#### SUPPLIED TEXT:
--------------------

I’m not too pushed on this celeb baby boom
With a veritable galaxy of stars all awaiting a happy event this year, you could say there's a bit of a baby boom going on at present.
Currently blooming away nicely are Peaches Geldof, Chantelle Houghton, Sienna Miller, Billy Piper, Konnie Huq and Stacey Solomon (to name but a few) — all of whom are very high profile and constantly in-yer-face from the newsagents shelves; so it's safe to say there's going to be a lot of celebrity baby talk ahead of us in the Spring and Summer of 2012.
Babies are a great PR angle after all. Who can forget the fuss that accompanied the due date of Nicole Kidman, for example? Before she popped her first sprog there were literally weeks of speculation from the tabloids and glossies about how she would go about it. Even her so-called ‘birth plan’ was allegedly leaked to the press, who then had a field day with all the details of her diva demands, such as a personal recording of classical flute tunes by none other than Sir James Galway.
The PR possibilities for a modern-day celeb with a baby on board now seem to be endless as more and more of them sell the entire access and cash-in the publication rights to the highest bidder. Top stylists on stand-by; hair by Garnier; make-up by Chanel; music by a maestro flautist himself whilst the entire performance is captured forever on a free CD in the Mail on Sunday. Or, better still, she might decide to do an ‘Angelina’ and rent herself a small yet picturesque African country and fly them all over on a private jet along with the camera crew.
But celebrity fads like pre-arranging an orchestral score to help you through delivery are unlikely to ever catch on with mere mortals in the real world.
In your typical NHS hospital, real women go into labour accompanied by the sounds of cussing and screaming from the next cramped cubicle. Soothing music isn’t a viable option, or it certainly wasn’t 20 years ago when I went into the Royal Maternity Hospital expecting my first-born.
During my pregnancy, my doctor, my health visitor and the ante-natal staff had all expressed the importance of making a ‘birth plan’. We were given an official form to fill in all about personal preferences— a sort of maternity wish-list — where you put down all your advance requirements.
Do you want a home delivery? If not, who do you wish to accompany you to the delivery suite? Do you want pain relief? If so which method? Do you want a water birth or to use apparatus such as a birthing chair? Etc etc.

--------------------

#### RECORDS SUPPLIED:

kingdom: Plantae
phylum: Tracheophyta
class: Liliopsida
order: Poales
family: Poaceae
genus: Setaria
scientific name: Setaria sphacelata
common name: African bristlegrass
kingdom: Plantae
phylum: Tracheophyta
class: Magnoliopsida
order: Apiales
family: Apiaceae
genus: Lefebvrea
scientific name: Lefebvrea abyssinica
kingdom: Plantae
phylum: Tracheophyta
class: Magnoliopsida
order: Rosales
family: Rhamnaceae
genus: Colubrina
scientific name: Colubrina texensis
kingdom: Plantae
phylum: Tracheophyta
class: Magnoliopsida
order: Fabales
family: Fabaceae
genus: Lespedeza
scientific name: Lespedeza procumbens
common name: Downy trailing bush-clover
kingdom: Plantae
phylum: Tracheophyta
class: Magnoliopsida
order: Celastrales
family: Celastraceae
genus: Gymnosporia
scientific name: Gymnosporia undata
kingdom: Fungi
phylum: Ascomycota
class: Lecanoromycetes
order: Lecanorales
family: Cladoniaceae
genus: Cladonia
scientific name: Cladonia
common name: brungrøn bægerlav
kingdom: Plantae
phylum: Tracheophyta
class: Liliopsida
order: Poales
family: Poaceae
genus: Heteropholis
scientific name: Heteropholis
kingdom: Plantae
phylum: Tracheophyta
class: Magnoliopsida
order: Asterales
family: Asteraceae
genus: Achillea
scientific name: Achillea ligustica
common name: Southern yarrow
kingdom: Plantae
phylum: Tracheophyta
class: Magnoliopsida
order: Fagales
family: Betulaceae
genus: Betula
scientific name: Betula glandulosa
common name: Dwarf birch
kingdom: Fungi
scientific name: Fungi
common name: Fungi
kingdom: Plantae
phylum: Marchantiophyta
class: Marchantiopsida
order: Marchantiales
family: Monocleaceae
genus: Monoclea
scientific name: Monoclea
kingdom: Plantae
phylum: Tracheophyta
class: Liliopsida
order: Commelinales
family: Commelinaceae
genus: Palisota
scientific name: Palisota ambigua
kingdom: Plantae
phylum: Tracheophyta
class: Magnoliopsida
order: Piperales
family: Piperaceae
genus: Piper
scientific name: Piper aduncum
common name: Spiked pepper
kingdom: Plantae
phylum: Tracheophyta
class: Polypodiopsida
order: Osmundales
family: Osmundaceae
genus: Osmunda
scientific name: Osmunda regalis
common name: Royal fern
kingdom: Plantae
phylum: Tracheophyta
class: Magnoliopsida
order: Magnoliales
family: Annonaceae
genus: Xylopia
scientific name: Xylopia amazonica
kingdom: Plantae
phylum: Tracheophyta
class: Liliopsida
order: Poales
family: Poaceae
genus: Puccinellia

--------------------

#### PROBLEMS AND TASKS:
a: In the celebrity baby boom column, which hospital did the writer go into when expecting a first-born?
b: List every celebrity the celebrity baby boom column names as currently expecting a baby.
c: Rewrite the part of the celebrity baby boom column starting at "Babies are a" and ending at "Sir James Galway.", updating it so that "press" becomes "media".
The records come from a different source than the column.

#### ANSWERS FOR EACH ITEM:
a: The Royal Maternity Hospital.

b: Peaches Geldof, Chantelle Houghton, Sienna Miller, Billy Piper, Konnie Huq, Stacey Solomon

c:
Babies are a great PR angle after all. Who can forget the fuss that accompanied the due date of Nicole Kidman, for example? Before she popped her first sprog there were literally weeks of speculation from the tabloids and glossies about how she would go about it. Even her so-called ‘birth plan’ was allegedly leaked to the media, who then had a field day with all the details of her diva demands, such as a personal recording of classical flute tunes by none other than Sir James Galway.